API overview
Base URL
https://api.inference.club/v1
The /v1 namespace mirrors the OpenAI API surface. Anything that speaks OpenAI — the official SDKs, Open WebUI, OpenRouter-style routers — can use this base URL with no other changes.
Prefer an interactive reference? The API explorer renders the full OpenAPI spec with an "Authorize → Try it out" flow.
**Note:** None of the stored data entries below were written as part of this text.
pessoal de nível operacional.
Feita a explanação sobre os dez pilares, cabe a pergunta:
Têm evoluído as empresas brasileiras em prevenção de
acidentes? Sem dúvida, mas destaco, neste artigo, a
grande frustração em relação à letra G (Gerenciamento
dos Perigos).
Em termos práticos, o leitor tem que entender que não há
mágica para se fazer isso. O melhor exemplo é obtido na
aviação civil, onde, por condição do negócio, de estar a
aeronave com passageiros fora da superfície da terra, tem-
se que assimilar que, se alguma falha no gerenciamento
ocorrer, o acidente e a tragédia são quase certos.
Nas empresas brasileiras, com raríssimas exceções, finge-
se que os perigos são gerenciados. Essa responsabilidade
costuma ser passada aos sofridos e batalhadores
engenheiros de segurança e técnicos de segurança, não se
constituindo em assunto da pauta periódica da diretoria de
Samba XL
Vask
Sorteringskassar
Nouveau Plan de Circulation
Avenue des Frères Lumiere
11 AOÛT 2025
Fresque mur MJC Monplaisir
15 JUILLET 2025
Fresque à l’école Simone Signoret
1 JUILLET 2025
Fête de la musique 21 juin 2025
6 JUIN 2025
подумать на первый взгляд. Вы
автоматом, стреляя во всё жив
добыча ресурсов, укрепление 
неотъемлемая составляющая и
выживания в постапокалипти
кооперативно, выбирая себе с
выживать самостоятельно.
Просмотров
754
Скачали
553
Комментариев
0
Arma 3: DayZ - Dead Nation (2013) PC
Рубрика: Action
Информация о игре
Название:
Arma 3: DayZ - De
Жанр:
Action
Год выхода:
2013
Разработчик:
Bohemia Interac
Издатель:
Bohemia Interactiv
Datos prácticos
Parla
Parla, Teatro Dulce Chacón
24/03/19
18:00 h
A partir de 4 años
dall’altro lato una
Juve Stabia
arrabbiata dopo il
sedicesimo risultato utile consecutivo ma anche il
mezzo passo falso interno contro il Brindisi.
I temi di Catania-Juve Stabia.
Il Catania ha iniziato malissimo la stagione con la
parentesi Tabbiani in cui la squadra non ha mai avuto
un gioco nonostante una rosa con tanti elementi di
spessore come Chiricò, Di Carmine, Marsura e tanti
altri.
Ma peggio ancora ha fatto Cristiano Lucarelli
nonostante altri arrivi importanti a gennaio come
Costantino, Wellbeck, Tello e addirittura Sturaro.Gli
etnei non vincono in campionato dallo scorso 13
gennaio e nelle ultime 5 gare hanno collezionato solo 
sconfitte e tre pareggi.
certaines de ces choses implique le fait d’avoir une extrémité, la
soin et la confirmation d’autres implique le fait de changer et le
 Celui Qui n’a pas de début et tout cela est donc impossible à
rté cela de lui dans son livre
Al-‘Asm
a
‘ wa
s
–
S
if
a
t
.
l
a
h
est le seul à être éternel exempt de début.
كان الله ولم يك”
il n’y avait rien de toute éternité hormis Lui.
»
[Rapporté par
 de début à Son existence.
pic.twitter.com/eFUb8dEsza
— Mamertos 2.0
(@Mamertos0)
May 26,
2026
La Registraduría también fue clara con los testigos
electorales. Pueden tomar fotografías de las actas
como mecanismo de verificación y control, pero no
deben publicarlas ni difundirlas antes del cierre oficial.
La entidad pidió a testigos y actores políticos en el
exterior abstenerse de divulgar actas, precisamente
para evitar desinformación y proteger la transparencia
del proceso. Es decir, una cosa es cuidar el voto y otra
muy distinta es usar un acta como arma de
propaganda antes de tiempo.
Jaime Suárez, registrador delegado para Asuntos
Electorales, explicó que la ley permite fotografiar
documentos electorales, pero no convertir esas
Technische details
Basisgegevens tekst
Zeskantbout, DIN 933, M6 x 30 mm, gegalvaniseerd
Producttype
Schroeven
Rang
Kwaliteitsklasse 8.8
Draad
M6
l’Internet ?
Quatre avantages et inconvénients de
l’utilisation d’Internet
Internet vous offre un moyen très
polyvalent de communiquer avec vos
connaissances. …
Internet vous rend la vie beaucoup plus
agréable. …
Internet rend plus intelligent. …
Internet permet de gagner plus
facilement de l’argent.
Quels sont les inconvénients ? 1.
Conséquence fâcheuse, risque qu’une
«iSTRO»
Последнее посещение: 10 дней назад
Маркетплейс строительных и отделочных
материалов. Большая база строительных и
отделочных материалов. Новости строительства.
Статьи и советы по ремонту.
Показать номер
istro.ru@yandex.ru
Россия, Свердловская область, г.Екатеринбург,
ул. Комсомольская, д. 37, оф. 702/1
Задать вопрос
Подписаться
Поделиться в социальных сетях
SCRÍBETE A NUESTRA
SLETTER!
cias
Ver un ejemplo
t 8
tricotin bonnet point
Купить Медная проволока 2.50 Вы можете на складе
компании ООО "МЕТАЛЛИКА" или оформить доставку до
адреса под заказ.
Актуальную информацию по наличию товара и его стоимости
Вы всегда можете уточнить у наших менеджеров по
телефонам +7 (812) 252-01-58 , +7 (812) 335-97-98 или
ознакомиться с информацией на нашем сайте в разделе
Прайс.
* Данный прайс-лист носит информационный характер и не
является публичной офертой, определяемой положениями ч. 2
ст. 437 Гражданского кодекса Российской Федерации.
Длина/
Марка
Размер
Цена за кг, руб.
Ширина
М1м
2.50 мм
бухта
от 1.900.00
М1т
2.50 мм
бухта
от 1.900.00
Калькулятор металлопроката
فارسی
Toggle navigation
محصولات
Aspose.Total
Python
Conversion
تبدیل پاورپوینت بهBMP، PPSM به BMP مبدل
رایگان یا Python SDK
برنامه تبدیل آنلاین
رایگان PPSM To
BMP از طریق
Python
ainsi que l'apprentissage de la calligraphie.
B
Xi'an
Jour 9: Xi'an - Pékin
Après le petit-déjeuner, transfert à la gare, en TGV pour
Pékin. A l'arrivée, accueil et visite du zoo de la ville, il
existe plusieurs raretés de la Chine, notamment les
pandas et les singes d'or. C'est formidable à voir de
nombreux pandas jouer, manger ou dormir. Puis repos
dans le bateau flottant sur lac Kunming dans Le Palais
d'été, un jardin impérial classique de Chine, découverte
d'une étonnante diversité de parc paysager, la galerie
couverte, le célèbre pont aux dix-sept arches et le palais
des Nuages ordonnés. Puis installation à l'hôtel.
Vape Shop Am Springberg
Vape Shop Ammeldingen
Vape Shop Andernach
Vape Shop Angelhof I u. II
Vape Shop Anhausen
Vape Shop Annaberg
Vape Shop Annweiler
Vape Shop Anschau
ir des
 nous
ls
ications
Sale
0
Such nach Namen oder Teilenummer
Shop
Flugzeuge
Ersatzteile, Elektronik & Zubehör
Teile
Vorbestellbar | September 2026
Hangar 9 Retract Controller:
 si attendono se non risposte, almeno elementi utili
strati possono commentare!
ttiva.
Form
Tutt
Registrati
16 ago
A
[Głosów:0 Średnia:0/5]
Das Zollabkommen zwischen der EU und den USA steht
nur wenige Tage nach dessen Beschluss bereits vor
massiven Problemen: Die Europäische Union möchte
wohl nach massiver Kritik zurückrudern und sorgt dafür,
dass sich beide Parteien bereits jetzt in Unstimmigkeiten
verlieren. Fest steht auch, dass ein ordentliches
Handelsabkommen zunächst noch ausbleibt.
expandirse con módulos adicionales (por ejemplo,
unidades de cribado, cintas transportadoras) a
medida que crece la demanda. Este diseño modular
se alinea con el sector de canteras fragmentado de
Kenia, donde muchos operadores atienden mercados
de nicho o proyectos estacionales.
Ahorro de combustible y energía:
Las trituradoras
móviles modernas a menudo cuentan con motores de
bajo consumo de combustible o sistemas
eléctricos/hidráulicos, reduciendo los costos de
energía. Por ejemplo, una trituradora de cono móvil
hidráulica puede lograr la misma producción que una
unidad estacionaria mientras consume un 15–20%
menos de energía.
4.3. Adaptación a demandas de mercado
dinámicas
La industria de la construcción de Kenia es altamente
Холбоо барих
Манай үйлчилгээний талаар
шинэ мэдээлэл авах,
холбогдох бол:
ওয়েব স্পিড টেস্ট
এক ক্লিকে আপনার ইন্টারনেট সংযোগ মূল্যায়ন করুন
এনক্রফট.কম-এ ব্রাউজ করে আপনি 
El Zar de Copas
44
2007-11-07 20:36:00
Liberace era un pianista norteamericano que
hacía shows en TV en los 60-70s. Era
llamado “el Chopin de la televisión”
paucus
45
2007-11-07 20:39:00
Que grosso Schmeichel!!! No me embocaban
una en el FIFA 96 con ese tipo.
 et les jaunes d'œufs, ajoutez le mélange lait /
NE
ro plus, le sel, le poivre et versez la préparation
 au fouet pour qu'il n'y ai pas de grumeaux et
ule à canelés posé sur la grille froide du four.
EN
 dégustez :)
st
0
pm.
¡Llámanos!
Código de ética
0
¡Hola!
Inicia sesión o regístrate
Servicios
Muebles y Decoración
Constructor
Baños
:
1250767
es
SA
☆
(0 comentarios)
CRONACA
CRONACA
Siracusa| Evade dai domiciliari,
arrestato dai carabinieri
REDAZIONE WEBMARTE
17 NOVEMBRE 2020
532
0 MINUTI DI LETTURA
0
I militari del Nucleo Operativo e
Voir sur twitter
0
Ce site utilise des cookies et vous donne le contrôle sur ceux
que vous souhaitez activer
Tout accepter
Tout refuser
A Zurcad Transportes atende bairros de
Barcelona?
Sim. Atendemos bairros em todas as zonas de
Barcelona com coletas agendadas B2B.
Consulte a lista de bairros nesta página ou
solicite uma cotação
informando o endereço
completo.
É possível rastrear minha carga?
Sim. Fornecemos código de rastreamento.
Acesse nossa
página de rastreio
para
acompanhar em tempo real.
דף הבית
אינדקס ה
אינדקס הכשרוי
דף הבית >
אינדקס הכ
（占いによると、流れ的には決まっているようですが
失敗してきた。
The machine-readable spec is at
api.inference.club/openapi.json.
Endpoints
| Endpoint | Modality |
|---|---|
GET /v1/models | List models you can reach (with capabilities). |
POST /v1/chat/completions | Text chat (and multimodal input where the model supports it). |
POST /v1/completions | Legacy text completions. |
POST /v1/audio/transcriptions | Speech-to-text — audio in, text out. |
POST /v1/images/generations | Image generation — text in, image out. |
POST /v1/images/edits | Image edits — image + prompt in, image out. |
POST /v1/audio/speech | Text to speech — text in, audio out. |
Each model on /v1/models reports input_modalities, output_modalities, supported_features, and a service_type (llm/stt/image/tts), so a client can tell the modalities apart and adapt its UI. A request is only routed to a service whose provider declared the matching type — a transcription never lands on a chat model, an image request never on a text model.
Authentication
All /v1/* requests require a Bearer token:
Authorization: Bearer <your-api-key>
Get a key from Dashboard → Settings → Token. The same key authenticates both inference (/v1/...) and your agent's heartbeats (/api/inference/agent/heartbeat/).
Requests without a valid token return 401 Unauthorized.
Error format
Errors come back in OpenAI's error envelope:
{
"error": {
"message": "No online provider serving model 'qwen3-8b' for this user.",
"type": "no_provider"
}
}
Common types:
type | When | HTTP |
|---|---|---|
no_provider | The model you asked for isn't being served by any of your online providers right now | 404 |
upstream_error | The agent's local LLM server returned an error or didn't respond | 502 |
Most other failures (auth, malformed JSON) come from Django REST Framework's defaults and use the standard {"detail": "..."} shape.
Streaming
/v1/chat/completions and /v1/completions honor the stream: true flag in the request body. The response is a Server-Sent Events stream of OpenAI-format delta chunks ending with data: [DONE]. Streaming passes through inference.club untouched, so the chunk shape is whatever your provider's local LLM server emits.
Rate limits
There aren't any yet. There will be before this is publicly open.